Even though I walk through the valley of the shadow of death,
I will fear no evil,
for you are with me;
your rod and your staff,
they comfort me.
You prepare a table before me
in the presence of my enemies;
you anoint my head with oil;
my cup overflows.
Surely goodness and mercy shall follow me
all the days of my life,
and I shall dwell in the house of the Lord
Today’s reading was Psalm 23. (It’s June 23rd… see a pattern?) I read it aloud to A2. I’ve been meditating upon it, and humming the lullabye tune that goes along with it.
As my friend Anne said the other day, “I’ve been wanting to say something, but not sure what to say….. Something like, The psychology of being in a war is weird. … I haven’t anything much deeper to say at this point.”

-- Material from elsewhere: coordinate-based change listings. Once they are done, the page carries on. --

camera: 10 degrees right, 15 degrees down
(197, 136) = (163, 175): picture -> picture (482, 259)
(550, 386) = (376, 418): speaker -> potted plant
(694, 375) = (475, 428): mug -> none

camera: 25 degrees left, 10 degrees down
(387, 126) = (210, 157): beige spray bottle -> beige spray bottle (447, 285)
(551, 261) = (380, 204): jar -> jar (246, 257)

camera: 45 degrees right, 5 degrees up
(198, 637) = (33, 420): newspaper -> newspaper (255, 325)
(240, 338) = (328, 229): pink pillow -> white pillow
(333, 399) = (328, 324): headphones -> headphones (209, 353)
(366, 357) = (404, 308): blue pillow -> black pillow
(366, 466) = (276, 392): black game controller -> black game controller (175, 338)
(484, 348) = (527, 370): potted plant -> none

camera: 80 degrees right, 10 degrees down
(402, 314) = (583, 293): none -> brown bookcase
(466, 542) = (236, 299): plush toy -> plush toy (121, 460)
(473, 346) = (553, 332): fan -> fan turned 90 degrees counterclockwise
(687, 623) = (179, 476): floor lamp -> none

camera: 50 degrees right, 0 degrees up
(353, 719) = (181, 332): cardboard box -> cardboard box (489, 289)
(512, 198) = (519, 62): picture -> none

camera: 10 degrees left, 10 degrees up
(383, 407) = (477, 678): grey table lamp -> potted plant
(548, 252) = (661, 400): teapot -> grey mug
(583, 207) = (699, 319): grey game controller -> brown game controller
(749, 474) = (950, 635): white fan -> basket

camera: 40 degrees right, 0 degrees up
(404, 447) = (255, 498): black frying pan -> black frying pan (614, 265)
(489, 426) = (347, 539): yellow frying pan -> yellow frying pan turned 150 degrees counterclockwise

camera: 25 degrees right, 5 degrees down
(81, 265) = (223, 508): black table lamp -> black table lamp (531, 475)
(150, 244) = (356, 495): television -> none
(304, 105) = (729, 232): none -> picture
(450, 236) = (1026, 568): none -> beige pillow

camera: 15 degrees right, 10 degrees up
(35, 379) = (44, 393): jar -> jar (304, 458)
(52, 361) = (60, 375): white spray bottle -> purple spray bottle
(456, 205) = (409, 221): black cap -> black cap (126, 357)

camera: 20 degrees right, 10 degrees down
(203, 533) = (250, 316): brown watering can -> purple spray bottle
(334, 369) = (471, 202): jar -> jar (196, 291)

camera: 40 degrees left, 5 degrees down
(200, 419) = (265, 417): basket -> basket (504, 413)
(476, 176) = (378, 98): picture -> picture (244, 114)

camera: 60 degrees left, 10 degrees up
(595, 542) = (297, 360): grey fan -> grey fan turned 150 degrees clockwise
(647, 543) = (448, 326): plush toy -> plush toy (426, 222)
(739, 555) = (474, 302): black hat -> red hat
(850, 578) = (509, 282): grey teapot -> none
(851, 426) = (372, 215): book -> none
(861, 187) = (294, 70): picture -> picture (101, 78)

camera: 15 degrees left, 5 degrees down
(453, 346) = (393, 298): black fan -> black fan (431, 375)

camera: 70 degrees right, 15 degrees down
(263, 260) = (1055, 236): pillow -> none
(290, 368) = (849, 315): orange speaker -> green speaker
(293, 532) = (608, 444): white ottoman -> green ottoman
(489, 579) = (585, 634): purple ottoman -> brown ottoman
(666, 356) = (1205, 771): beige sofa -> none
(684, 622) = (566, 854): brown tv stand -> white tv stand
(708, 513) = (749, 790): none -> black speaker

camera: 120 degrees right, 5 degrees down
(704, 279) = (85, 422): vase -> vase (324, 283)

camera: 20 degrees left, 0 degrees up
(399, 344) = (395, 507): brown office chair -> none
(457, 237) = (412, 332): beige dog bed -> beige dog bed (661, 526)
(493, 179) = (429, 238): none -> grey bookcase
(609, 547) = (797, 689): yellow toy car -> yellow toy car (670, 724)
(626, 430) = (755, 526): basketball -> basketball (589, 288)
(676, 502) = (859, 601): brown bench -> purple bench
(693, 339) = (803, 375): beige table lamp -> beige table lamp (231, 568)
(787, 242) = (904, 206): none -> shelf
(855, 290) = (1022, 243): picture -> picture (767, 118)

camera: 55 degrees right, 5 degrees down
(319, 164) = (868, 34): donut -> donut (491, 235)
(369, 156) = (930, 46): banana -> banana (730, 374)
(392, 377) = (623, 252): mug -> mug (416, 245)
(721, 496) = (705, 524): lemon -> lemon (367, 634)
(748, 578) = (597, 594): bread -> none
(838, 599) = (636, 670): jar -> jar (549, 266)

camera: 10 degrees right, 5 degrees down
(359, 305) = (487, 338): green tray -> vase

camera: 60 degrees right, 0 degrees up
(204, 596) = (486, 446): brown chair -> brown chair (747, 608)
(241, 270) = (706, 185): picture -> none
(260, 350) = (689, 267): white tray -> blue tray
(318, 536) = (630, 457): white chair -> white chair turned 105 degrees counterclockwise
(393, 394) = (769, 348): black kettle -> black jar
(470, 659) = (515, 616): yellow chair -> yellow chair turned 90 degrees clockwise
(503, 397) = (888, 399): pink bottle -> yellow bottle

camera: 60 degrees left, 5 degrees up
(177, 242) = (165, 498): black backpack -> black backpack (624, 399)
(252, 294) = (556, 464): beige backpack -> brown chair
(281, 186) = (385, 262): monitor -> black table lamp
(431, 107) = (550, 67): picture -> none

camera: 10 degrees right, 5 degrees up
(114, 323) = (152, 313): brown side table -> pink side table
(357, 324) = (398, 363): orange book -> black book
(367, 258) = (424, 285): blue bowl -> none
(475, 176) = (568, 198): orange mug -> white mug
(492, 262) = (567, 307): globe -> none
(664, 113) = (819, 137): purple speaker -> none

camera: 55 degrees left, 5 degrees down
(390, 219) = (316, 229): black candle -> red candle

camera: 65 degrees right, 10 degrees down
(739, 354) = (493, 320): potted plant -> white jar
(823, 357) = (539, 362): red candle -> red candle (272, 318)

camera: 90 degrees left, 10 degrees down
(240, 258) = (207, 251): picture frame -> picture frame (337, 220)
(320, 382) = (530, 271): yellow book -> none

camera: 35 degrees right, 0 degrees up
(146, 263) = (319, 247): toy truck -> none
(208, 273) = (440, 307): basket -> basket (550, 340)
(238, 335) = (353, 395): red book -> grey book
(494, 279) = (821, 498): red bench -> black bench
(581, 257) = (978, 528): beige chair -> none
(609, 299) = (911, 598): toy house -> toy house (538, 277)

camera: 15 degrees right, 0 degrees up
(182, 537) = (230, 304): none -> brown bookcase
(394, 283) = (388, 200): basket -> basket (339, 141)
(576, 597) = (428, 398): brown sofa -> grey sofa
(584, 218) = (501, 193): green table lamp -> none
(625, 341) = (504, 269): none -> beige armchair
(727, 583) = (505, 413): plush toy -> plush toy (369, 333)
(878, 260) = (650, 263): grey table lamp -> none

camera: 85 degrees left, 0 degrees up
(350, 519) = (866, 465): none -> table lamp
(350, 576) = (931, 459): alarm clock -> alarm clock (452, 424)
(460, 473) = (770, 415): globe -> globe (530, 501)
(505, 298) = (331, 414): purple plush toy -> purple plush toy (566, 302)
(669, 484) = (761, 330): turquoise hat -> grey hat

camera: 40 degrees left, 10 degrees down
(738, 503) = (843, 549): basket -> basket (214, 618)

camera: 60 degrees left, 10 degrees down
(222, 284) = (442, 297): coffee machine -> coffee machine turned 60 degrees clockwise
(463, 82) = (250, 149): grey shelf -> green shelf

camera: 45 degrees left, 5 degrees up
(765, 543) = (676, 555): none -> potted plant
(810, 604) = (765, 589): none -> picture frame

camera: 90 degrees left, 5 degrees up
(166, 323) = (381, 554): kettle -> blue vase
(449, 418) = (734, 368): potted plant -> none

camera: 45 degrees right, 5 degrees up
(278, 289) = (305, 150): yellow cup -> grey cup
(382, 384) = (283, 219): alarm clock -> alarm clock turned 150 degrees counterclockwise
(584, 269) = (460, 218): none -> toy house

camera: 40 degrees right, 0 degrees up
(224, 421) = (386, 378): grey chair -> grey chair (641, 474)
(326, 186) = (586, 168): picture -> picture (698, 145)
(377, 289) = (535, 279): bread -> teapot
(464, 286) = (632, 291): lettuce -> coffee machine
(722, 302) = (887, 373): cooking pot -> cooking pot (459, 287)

We were on R&R (rest & recuperation) the past two weeks. It was wonderful to have a family vacation. It was needful to be away from Ukraine and the news. And, yet. . . I felt guilty. I have the privilege of R&R. When my husband’s two-year tour here is complete, we’ll be moving on. But my Ukrainian friends? This is their life, their future.
The Lord is my Shepherd. . . He leads me. . .
This is the truth for me and my Ukrainian friends, and I want to dwell in this reality moment by moment.